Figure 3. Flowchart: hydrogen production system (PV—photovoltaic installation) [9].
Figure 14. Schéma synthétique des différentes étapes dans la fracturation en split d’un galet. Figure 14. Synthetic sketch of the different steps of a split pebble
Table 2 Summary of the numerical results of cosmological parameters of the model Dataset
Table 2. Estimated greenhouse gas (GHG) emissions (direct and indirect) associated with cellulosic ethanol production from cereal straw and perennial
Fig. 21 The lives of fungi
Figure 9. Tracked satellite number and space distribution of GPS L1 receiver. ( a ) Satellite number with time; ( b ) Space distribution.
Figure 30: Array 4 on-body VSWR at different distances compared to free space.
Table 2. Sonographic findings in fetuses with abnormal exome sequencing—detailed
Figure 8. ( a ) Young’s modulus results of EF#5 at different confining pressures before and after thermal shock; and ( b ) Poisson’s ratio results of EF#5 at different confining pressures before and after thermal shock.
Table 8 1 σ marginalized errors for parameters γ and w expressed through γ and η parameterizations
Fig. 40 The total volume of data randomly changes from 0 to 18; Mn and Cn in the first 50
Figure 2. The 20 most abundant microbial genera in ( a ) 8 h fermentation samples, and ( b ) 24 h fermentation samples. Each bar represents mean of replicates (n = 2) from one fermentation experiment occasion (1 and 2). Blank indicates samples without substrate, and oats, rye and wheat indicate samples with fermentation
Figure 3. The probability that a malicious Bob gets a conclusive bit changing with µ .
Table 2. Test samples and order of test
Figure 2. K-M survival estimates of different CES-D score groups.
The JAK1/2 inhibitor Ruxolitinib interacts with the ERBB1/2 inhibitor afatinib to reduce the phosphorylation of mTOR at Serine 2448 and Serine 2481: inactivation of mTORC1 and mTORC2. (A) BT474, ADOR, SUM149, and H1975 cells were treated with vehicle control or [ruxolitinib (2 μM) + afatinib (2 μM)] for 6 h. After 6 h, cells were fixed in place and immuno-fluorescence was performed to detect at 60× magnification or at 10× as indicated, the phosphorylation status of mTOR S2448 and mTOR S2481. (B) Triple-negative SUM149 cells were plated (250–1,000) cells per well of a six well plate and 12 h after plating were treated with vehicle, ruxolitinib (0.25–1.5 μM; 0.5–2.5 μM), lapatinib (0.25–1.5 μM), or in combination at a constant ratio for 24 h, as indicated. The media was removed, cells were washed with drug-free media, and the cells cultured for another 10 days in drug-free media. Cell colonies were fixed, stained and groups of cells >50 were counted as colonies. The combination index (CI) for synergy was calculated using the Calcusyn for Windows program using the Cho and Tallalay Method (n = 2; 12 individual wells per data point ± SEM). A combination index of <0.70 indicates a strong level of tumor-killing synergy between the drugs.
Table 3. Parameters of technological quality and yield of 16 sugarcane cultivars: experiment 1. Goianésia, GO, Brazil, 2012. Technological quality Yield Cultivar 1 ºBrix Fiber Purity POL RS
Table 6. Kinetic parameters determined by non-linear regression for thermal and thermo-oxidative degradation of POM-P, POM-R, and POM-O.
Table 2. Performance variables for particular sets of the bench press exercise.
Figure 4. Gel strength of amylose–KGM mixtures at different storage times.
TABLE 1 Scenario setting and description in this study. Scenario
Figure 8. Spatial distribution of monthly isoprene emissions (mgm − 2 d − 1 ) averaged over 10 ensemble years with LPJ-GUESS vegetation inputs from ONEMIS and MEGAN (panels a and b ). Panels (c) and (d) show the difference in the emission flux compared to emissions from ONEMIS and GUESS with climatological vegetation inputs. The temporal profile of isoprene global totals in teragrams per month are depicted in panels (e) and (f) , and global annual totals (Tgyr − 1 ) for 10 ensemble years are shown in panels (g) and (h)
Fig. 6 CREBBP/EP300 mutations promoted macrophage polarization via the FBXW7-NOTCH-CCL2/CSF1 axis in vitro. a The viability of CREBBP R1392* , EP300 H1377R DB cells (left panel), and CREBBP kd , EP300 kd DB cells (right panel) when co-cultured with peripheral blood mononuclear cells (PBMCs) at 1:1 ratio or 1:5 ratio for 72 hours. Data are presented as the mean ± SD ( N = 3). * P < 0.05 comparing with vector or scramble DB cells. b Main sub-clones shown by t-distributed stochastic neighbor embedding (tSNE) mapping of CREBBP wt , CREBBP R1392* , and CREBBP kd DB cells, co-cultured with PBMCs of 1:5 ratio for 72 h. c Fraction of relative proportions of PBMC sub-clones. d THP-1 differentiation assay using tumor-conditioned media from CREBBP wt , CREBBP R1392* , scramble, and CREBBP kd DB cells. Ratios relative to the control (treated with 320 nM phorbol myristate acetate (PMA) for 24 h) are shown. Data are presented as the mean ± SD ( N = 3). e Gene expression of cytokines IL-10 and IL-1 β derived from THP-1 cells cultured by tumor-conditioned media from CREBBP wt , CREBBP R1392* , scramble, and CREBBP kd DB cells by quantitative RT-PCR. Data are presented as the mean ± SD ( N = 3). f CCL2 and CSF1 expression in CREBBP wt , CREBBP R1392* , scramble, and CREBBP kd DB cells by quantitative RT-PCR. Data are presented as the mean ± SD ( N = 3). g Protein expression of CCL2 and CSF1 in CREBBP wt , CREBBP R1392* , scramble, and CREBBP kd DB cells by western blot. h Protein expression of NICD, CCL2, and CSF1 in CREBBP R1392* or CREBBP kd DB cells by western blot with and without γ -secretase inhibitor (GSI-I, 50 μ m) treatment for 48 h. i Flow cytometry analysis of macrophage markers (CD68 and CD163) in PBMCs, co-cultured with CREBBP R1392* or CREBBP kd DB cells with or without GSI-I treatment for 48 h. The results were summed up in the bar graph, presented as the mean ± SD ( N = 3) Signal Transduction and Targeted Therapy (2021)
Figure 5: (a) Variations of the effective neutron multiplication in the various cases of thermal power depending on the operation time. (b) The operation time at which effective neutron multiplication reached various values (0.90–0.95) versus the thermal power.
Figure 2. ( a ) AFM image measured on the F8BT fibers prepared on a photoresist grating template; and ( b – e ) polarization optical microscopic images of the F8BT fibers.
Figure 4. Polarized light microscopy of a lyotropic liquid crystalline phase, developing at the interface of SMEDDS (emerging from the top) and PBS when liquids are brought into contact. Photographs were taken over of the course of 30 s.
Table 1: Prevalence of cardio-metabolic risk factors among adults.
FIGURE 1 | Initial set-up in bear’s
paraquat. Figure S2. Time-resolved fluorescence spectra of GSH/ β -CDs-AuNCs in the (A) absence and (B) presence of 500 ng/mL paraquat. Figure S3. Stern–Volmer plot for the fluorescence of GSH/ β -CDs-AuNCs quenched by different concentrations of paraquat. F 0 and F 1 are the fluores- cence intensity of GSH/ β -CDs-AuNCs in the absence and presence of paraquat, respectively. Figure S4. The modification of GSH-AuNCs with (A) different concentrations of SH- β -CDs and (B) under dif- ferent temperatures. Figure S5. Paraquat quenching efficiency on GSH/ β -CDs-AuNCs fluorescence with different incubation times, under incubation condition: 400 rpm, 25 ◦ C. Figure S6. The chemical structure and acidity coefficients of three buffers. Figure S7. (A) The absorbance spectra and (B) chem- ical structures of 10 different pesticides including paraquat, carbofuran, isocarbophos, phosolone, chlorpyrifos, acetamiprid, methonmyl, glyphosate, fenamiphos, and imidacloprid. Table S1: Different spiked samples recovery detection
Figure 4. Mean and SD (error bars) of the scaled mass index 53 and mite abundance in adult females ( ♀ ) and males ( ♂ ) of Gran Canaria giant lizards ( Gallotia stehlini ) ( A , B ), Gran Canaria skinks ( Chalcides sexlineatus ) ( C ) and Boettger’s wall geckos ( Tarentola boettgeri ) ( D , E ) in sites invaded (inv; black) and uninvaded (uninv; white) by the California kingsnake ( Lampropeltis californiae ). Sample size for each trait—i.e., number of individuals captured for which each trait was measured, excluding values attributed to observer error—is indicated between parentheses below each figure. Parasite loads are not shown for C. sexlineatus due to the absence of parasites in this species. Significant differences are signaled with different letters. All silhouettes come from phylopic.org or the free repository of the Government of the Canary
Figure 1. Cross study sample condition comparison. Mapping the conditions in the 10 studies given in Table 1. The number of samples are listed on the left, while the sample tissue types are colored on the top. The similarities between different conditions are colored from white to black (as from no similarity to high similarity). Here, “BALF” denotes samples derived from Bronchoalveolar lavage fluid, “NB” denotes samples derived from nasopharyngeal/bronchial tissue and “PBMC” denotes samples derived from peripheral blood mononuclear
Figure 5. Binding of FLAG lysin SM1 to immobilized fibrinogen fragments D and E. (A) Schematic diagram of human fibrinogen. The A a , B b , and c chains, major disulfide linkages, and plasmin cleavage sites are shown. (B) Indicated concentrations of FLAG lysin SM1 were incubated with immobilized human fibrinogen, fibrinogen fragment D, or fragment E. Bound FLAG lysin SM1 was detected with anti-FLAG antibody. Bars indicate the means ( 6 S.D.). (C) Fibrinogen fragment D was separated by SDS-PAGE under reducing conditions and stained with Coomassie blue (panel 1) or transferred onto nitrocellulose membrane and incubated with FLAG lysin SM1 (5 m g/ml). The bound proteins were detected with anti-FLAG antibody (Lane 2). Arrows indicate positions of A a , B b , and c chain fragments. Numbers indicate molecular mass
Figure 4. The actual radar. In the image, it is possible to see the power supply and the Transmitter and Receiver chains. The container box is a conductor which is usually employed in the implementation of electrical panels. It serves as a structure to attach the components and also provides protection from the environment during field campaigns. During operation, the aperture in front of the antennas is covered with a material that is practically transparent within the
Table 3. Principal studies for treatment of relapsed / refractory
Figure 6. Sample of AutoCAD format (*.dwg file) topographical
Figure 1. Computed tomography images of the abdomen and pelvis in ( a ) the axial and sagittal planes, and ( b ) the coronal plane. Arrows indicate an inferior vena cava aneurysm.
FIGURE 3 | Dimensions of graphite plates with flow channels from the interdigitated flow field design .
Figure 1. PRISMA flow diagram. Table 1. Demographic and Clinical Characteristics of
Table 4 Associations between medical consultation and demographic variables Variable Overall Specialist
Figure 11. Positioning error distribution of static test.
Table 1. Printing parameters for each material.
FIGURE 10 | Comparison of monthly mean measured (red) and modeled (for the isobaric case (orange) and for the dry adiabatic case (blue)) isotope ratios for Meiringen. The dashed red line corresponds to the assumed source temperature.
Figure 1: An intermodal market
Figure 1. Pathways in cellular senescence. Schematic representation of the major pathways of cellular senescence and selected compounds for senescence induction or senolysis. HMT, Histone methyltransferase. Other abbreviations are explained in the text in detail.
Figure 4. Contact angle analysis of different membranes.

----------------

YOUR ASSIGNMENT
Transcribe the entries above word for word, from the first line through the line containing "Figure 14. Schéma", and nothing else.

RESPONSE BELOW
Figure 3. Flowchart: hydrogen production system (PV—photovoltaic installation) [9].
Figure 14. Schéma synthétique des différentes étapes dans la fracturation en split d’un galet. Figure 14. Synthetic sketch of the different steps of a split pebble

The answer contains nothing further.